STP changes coming for small employers
If you run a small business with payees that include family members in a family business or directors or shareholders of a company, chances are you’re not yet reporting payments through the Single Touch Payroll (STP) regime. Basically, STP works by sending tax and super information from your STP-enabled payroll or accounting software to the ATO as you run your payroll. So, if you’re not already familiar with the system, you’ll need to get up-to-date as from 1 July 2021 all employers will need to start reporting payments through the system.
While most businesses are already familiar with the Single Touch Payroll (STP) regime, small employers (19 or fewer employees) with closely held payees were exempt from reporting payroll information of those closely held payees through the STP for the 2019-20 and 2020-21 financial years. However, from 1 July 2021, those small employers must start reporting payments made to closely held payees through STP.
In essence, closely held payees consists of individuals that are directly related to the entity from which they receive payments including family members in a family business, directors or shareholders of a company, and beneficiaries of a trust.
If you’re an employer with only closely held payees, you will just need to start reporting through STP from 1 July 2021, there is no need to notify the ATO of the fact that you only have closely held payees. Although, if you have both closely held payees and other employees that are at arm’s length, you will need to report information for the arm’s length employees through STP before each pay day.
To help those small businesses with only closely held payees transition to STP, the ATO has outlined a few options available from 1 July 2021 below:
report payments on or before the date of payment;
report payments quarterly; or
report a reasonable estimate quarterly.
Generally, the STP quarterly report for your payees will include year-to-date amounts, ordinary time earnings (OTE), super liability for each payee, total gross wages for payments being reported, and total PAYG withholding payments being reported.
If you choose to report quarterly, the report will be due on or before the due date for quarterly activity statements, and the quarterly option will not change the due dates for notifying and paying your PAYG withholding on your activity statement or making super guarantee contributions for your closely held payees.
To use the reasonable estimates method, you as an employer must report amounts equal to or greater than a percentage of gross payments and tax withheld from the latest year, across each quarter. The ATO notes that it will remit any failure to withhold penalty you may incur if you report year-to-date withholding amounts and tax withheld that is equal to or greater than 25% of the payee’s total gross payments and tax withheld from the previous finalised payment summary annual report across each quarter of the current financial year (in quarterly reports), and report and pay the tax withheld on time.

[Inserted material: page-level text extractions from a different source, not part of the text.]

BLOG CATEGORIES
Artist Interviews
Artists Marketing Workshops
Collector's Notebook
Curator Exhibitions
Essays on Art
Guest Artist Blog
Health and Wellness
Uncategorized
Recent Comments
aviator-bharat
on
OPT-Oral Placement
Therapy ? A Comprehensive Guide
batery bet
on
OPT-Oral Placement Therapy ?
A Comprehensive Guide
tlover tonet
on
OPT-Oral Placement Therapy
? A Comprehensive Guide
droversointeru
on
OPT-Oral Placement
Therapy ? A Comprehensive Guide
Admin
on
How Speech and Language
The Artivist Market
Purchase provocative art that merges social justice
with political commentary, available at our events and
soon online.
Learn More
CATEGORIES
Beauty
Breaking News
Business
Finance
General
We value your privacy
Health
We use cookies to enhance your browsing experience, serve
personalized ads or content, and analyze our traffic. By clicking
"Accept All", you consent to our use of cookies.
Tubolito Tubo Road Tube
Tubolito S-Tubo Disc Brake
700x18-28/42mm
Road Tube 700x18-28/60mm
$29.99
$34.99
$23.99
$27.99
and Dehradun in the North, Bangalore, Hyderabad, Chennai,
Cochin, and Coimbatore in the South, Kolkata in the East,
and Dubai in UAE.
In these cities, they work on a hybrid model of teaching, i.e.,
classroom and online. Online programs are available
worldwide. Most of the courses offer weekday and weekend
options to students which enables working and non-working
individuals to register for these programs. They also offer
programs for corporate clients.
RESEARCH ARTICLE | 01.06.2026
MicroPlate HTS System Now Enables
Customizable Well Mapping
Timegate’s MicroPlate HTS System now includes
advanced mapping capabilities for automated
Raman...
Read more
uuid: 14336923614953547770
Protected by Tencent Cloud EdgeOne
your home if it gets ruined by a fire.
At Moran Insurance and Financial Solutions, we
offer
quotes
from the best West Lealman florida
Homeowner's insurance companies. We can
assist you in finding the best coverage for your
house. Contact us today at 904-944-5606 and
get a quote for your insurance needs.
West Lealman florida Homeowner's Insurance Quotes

In instances where you under-estimate amounts reported for closely held employees equalling more than 25% of their total gross payments for the last financial year and did not report this through STP, the ATO notes you may be liable for penalties and interest, as well as being unable to deduct the payment for income tax purposes.
Any amendments to the amounts paid to closely-held employees in a quarterly STP report can be made until the due date of the next quarterly report. In cases where a closely held payee will not be included in the next quarterly report, you as an employer may lodge an update event by the relevant due date for quarterly activity statement with the corrected year to date amount for the payee.
Not sure how to lodge?
If your business will need to lodge through STP soon and you’re not sure how to go about doing it, there are easy and cost effective STP-enabled solutions available. You can also ask your registered agent to lodge on your behalf. Whatever you choose, remember an STP report cannot be lodged through ATO portals and is not an addition label on your BAS, so early preparation is needed.